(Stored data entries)

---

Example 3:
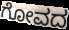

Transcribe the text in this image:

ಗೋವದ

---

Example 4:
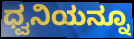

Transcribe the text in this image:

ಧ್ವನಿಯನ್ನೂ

What you are asked to do:
Write out the data word for word, with every picture dropped.

Final answer:
---

Example 3:

Transcribe the text in this image:

ಗೋವದ

---

Example 4:

Transcribe the text in this image:

ಧ್ವನಿಯನ್ನೂ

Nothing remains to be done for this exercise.